Major Cloudflare Outage Disrupts X, Spotify and ChatGPT
Cloudflare outage hits X, Spotify and ChatGPT

A significant internet outage on Tuesday, 18th November 2025, caused widespread disruption across major online platforms including the social media site X, music streaming service Spotify, and the AI chatbot ChatGPT.

Widespread Service Disruption

The problems began around 11am, with more than 10,000 people reporting issues linked to the web infrastructure and security company Cloudflare. According to data from Downdetector.com, other affected services included Facebook, AWS (Amazon Web Services), bet365, Canva, BrightHR, and the popular multiplayer game League of Legends.

Some websites, including X, experienced a brief period of recovery before being hit by further problems. Cloudflare attributed the ongoing instability to an "internal server error" on its own network.

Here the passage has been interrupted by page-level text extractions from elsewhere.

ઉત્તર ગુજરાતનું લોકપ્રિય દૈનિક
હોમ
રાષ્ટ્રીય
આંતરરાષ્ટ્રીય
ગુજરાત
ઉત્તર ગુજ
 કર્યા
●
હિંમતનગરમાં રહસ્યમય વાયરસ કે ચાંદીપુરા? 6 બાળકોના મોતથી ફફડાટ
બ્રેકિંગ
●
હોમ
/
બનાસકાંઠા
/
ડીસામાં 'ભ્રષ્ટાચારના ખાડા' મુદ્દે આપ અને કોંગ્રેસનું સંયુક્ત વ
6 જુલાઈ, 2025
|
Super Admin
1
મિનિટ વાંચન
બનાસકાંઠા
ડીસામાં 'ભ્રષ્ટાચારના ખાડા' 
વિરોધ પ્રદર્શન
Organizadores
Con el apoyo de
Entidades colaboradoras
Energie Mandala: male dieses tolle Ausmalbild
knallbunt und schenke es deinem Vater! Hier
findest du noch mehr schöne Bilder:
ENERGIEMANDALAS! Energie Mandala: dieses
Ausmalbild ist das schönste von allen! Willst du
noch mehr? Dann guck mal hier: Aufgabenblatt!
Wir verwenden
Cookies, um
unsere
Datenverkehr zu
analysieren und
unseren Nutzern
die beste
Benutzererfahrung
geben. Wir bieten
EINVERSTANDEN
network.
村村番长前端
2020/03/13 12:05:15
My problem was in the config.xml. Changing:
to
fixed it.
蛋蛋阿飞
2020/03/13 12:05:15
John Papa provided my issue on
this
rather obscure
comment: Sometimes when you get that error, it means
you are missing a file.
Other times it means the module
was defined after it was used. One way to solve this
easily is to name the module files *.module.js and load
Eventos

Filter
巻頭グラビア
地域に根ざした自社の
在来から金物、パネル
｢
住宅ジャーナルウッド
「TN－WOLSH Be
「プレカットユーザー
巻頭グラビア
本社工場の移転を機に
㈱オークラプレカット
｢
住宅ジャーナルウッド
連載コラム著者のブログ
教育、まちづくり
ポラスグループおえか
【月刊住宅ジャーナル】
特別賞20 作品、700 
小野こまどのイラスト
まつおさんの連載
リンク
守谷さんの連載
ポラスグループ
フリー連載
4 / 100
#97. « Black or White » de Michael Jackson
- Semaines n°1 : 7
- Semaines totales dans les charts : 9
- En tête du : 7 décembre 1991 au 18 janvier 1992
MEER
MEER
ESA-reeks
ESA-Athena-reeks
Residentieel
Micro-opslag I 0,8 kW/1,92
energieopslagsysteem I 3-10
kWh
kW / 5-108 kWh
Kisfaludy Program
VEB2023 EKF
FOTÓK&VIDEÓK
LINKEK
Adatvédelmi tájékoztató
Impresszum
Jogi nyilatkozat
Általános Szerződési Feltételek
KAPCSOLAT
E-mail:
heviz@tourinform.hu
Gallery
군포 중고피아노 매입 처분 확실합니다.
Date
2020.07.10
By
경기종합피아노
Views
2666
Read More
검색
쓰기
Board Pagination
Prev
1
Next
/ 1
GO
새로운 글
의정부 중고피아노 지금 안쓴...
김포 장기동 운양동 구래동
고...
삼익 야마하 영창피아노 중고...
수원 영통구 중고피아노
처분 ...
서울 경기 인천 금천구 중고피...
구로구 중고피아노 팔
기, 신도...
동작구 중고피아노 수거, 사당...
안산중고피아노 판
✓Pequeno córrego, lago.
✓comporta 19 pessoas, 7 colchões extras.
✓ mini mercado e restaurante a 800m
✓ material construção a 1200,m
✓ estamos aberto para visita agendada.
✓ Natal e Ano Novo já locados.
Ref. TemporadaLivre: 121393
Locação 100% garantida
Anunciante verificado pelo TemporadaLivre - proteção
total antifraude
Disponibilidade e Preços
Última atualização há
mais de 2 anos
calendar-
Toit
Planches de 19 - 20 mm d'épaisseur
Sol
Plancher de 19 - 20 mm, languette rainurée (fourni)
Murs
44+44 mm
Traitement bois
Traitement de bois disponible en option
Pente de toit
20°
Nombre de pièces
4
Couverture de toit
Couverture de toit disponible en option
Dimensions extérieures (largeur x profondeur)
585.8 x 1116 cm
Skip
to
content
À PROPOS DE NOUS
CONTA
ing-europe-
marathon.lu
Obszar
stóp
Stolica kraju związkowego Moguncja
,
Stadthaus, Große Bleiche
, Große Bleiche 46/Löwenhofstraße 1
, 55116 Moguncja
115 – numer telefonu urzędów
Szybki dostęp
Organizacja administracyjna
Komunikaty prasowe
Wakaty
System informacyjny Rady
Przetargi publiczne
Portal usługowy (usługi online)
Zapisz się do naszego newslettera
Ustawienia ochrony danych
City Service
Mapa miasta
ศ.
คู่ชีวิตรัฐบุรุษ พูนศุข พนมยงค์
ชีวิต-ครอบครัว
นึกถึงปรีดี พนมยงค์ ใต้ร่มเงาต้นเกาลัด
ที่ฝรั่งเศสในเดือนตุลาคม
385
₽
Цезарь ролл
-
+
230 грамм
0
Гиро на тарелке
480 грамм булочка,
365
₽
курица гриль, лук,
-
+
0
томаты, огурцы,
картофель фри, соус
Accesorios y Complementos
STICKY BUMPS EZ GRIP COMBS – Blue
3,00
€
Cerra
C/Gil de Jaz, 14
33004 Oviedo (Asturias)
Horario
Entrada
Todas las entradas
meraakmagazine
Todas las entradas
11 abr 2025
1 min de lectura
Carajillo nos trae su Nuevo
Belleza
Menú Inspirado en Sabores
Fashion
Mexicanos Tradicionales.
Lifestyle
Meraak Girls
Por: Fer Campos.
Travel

Cloudflare's Response and Resolution

In a server update, the company confirmed it was "experiencing an internal service degradation." They warned that some services might be intermittently affected and that customers could continue to see higher-than-normal error rates even as remediation efforts were underway.

The scale of the outage was significant due to Cloudflare's pivotal role in the global internet ecosystem. The company provides network and security services that help websites and applications operate, with approximately a fifth of all global websites relying on some of its services.

By 1.09pm, Cloudflare announced it had identified the root cause of the problem and was in the process of implementing a fix. The incident coincided with scheduled maintenance at the company's SCL (Santiago) data centre.

Expert Analysis on Internet Fragility

Graeme Stuart, head of the public sector at cybersecurity firm Check Point, provided context for the failure. He stated, "Cloudflare going down today sits in the same pattern we saw with the recent AWS and Azure outages. These platforms are vast, efficient and used by almost every part of modern life."

He explained that the reported outages were not due to individual organisational failures, but because a single, critical layer they all depend on stopped responding. "When a platform of this size slips, the impact spreads far and fast and everyone feels it at once," Stuart added.

He highlighted a fundamental weakness in modern web architecture, noting that many organisations run everything through a single route without a meaningful backup. "The internet was meant to be resilient through distribution, yet we have ended up concentrating huge amounts of global traffic into a handful of cloud providers," he concluded, pointing to a systemic issue that makes the global internet vulnerable to single points of failure.